Die leistungsstärkere Technik von AMD erzeugt nämlich viel Abwärme. Der Prozessor bietet acht Rechenkerne und 16 Threads, taktet mit bis zu 3,5 Gigahertz und basiert auf der Zen-2-Architektur. Letztere sorgt für Unterstützung von PCIe 4.0, also kommt ein entsprechender SSD-Massenspeicher mit 825 Gigabyte zum Einsatz, der einen Rohdurchsatz von 5,5 Gigabyte pro Sekunde erzielt. Die Festplatte der PlayStation 4 erreicht zum Beispiel lediglich etwas über 100 Megabyte pro Sekunde. Der schnelle SSD-Speicher ist fest auf der Platine verlötet, doch einen M.2-Steckplatz für eine zusätzliche SSD gibt es auch. Das bedeutet, dass die Speicherkapazität der PlayStation 5 erweitert werden kann, auch wenn das in diesem Fall nicht so komfortabel wie bei der neuen Xbox gelöst wurde.

 

Ebenfalls besser ist die spezielle AMD-Grafikkarte auf Basis der RDNA-2-Architektur, die eine Leistung von 10,3 Teraflops aufweist.

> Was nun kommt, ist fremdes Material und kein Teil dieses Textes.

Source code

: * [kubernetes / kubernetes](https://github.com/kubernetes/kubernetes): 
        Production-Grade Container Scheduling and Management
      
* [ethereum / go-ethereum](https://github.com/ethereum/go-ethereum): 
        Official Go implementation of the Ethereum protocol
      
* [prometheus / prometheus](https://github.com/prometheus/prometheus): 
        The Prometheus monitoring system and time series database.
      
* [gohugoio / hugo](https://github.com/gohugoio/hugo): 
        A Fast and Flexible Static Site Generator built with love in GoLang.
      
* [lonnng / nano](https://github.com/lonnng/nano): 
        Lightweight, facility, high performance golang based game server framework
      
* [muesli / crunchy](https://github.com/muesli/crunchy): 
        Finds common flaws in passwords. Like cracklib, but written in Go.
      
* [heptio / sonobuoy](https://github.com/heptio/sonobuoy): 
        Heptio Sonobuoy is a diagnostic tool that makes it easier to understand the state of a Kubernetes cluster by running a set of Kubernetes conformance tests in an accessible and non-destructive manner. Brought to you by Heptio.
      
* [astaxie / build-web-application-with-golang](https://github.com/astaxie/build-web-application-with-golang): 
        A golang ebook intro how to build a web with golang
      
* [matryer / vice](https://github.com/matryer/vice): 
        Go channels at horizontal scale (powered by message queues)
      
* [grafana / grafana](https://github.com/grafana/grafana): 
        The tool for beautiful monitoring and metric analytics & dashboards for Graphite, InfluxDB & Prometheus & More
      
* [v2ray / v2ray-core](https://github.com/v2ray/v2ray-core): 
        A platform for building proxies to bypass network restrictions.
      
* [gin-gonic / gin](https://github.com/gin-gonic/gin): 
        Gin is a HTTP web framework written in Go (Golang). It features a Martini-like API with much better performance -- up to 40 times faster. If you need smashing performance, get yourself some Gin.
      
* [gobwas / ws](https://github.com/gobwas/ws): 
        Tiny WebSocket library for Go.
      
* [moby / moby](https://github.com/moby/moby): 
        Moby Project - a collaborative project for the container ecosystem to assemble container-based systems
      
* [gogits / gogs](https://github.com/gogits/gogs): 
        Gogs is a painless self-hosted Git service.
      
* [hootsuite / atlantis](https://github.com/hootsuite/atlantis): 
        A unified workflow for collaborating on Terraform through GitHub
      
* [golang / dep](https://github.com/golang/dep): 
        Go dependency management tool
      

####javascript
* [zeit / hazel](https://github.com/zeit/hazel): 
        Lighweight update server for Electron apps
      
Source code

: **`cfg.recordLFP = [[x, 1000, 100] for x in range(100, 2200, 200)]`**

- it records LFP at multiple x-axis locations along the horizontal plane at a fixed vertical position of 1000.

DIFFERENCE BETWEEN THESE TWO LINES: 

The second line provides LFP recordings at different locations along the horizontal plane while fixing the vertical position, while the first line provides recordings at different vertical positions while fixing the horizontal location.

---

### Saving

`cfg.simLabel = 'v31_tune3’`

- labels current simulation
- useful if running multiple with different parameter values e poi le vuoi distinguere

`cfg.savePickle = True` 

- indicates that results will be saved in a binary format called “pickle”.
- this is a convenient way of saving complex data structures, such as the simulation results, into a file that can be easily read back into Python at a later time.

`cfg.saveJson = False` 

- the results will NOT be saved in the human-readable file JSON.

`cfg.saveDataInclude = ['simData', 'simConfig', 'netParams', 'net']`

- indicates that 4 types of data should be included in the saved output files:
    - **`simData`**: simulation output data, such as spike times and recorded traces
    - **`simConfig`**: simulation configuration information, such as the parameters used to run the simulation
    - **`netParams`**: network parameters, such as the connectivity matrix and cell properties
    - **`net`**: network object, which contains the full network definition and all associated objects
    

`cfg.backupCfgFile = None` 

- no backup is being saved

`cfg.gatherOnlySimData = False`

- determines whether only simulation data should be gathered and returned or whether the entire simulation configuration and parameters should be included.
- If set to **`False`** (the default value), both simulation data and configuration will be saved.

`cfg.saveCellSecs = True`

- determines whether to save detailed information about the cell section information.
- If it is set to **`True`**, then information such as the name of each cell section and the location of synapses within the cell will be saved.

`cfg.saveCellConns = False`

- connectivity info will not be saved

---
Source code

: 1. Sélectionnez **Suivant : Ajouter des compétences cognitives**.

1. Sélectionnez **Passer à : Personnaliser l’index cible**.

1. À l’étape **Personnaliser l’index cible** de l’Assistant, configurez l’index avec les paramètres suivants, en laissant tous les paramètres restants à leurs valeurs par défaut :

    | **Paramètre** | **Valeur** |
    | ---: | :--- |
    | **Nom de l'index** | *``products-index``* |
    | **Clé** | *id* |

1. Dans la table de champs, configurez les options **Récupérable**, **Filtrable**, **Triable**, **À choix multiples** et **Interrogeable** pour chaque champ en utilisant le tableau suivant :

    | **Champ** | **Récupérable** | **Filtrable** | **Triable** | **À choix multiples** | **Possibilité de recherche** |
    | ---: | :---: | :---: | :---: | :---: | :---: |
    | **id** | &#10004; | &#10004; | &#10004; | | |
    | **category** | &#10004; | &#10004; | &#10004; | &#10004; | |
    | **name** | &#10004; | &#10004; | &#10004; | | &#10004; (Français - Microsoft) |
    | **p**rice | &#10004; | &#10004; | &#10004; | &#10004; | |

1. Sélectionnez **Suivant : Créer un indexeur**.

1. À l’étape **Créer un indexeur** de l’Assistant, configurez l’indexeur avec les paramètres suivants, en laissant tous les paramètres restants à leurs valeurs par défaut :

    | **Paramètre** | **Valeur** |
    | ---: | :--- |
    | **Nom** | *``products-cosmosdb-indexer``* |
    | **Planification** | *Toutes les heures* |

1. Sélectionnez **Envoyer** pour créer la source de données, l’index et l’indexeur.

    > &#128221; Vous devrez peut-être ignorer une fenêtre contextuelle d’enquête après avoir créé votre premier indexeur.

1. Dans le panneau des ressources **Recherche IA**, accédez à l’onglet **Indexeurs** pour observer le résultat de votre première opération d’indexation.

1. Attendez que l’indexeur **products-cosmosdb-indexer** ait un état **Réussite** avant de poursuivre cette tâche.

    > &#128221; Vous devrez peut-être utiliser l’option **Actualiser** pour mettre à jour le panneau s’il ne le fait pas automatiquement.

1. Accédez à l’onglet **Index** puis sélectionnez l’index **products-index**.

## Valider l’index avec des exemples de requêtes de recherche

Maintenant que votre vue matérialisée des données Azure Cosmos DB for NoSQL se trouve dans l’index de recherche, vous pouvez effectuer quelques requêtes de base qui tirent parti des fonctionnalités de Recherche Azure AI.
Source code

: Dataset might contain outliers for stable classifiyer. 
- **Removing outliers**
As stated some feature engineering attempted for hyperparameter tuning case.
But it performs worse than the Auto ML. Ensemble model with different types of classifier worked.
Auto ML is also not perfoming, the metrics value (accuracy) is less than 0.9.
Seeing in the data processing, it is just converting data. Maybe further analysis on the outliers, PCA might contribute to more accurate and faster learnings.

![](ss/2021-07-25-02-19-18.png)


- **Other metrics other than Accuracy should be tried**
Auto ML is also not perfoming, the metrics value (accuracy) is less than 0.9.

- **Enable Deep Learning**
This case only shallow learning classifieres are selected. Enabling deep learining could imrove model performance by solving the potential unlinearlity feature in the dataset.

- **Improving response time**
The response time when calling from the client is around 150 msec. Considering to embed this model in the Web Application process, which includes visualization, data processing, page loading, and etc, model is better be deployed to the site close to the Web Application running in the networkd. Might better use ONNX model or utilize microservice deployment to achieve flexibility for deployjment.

Die Grafikkarte der PlayStation 4 schafft hingegen nur 1,84 Teraflops und bei der PS4 Pro sind es 4,2 Teraflops. Obendrein fällt der Arbeitsspeicher der PS5 mit 16 Gigabyte im Vergleich doppelt so groß aus.

 

Vorteile in der Praxis

Durch die aktuellere Hardware profitieren PS5-Besitzer von vielerlei Vorteilen. Ladezeiten in Spielen sind weitaus kürzer und generell dürften bei kommenden Titeln weniger Ladebildschirme auftauchen, da die SSD schnell genug ist, um neue Bereiche im Hintergrund vorab zu laden.

 

Aufgrund der höheren Prozessor- und Grafikleistung lassen sich mittels des HDMI-2.1-Anschlusses auf Fernsehern Spiele maximal in 4K-Auflösung mit bis zu 120 Bildern pro Sekunde anzeigen. Die Grafikkarte bringt außerdem Unterstützung für Raytracing-Effekte mit sich, was für eine realistischere Beleuchtung in Spielen sorgt.

 

Ein frisches Menü (Dashboard) hat Sony der PS5 übrigens auch spendiert – Unterstützung für Wi-Fi 6 und ein USB-C-Anschluss auf der Front sind ebenfalls neu. Bei der regulären PlayStation 5, die offiziell knapp 500 Euro kostet, ist für physische Spiele und Filme ein 4K-BluRay-Laufwerk vorhanden, die 100 Euro günstigere PS5 Digital Edition verzichtet darauf.

Bessere Controller-Haptik

Mit dem DualSense genannten Controller hat Sony noch ein weiteres PS5-Highlight auf Lager. Dessen Aufbau ähnelt dem Vorgängermodell DualShock 4, aber der neue Controller ist leicht ergonomischer und weist eine andere Farbgebung auf. Als Ladeanschluss dient nun die gängige USB-C-Schnittstelle und die Akkulaufzeit soll etwas länger als zuvor sein.

 

Vor allem kommen im DualSense bessere Vibrationsmotoren zum Einsatz und es gibt nun adaptive Trigger. Letzteres bedeutet, dass die hinteren Tasten L2 und R2 einen richtigen Widerstand beim Drücken bieten können. In Rennspielen sorgt das etwa für ein realistischeres Pedalgefühl und in Shootern für die Simulation von Waffenrückstoß. Mit der vorinstallierten Anwendung Astro’s Playroom können Besitzer der PlayStation 5 die neuen Controller-Funktionen im Detail ausprobieren.

 

Die große Stärke der Sony-Konsolen waren bislang die Exklusiv-Spieletitel, doch davon gibt es zum Marktstart nur eine Handvoll. Richtig neue Blockbuster-Exklusivtitel für die PlayStation 5 kommen wohl erst im Laufe des Jahres 2021, wie auch bei den neuen Xbox-Konkurrenten, in den Handel.